The Ohio Healthy Families Act would have mandated employers with 25 or more full-time employees grant those employees seven days paid sick leave a year for health issues affecting them or their families. The measure also made it so unused sick days would carry over into the following year, that less than one whole sick day could be used at a time, that employers could not deny sick leave, that sick leave would only have to have doctor's notice if it lasted more than three days and that employers could not discriminate based on the amount sick days taken or not taken. The measure would have only affected employers who did not already have policies meeting this standard.
The act was initially proposed by the Service Employee's International District 1199. Of the 120,683 signatures required to propose a ballot measure the act received 241,739 signees according to the Cincinnati Enquirer. After getting sufficient support for the measure and submitting it to Ohio Secretary of State Jennifer Brunner in time to make the 2008 ballot the SEIU then requested a withdrawal before Brunner was able to approve the measure for the November ballot.
Besides Ohio labor unions the measure was also supported by politicians Sherrod Brown, the Democratic Senator of Ohio, and 2008 Democratic Presidential candidate Barack Obama. The measure also garnered support from other liberal and progressive organizations including the Ballot Initiative Strategy Center. Among Ohioans the act received 70 percent support, based on polling by Ohio newspapers such as the Columbus Dispatch.
Among those opposing the measure were Ohio businesses and their representatives. Commerce organizations and other groups such as the Ohio Roundtable, the East Liverpool Chamber of Commerce and the Ohioans to Protect Fair Jobs and Benefits, united in their effort against the act's passage in fear that it would hurt job creation and adversely effect jobs already existing in the state, causing employers to cut pay and other benefits.

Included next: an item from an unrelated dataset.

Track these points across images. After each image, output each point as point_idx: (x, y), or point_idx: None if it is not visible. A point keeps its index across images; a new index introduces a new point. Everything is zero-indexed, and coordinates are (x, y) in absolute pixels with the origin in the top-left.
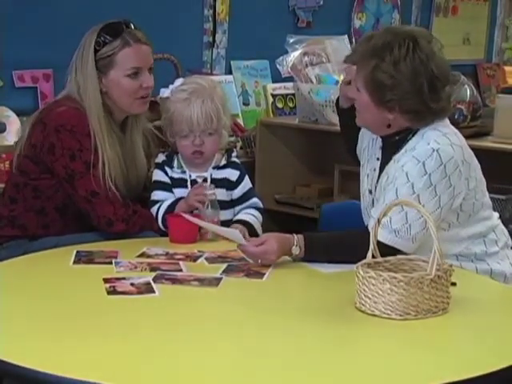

Gay rights groups also opposed the measure because it did not extend it's benefits to families with gay parents.
Ohio's Democratic Governor Ted Strickland also opposed the act hoping for a seperate agreement to be made between the Ohio labor unions and employers that would satisfy both.
Those that initially created and supported the act, chief amongst them the SEIU, requested withdrawal of the initiative from the 2008 ballot with agreement from Senator Sherrod Brown, Governor Strickland and others. The withdrawal came after assertions that the act would damage Ohio's already then lagging job market and create unnecessary stress in record keeping and other bureaucracy. In the Dayton Business Journal SEIU President Becky Williams said the proposition "didn't make sense for Ohio workers."
Ultimately the SEIU and other supporters withdrew the act in hopes that a federal mandate for sick leave benefits would be enacted by then candidate Barack Obama should he win the election.
While the act would have made Ohio the only state in America with mandated sick leave the measure was pulled in lieu of more uniform standards. As of yet no such standards are in place and no similar measure has passed in Ohio.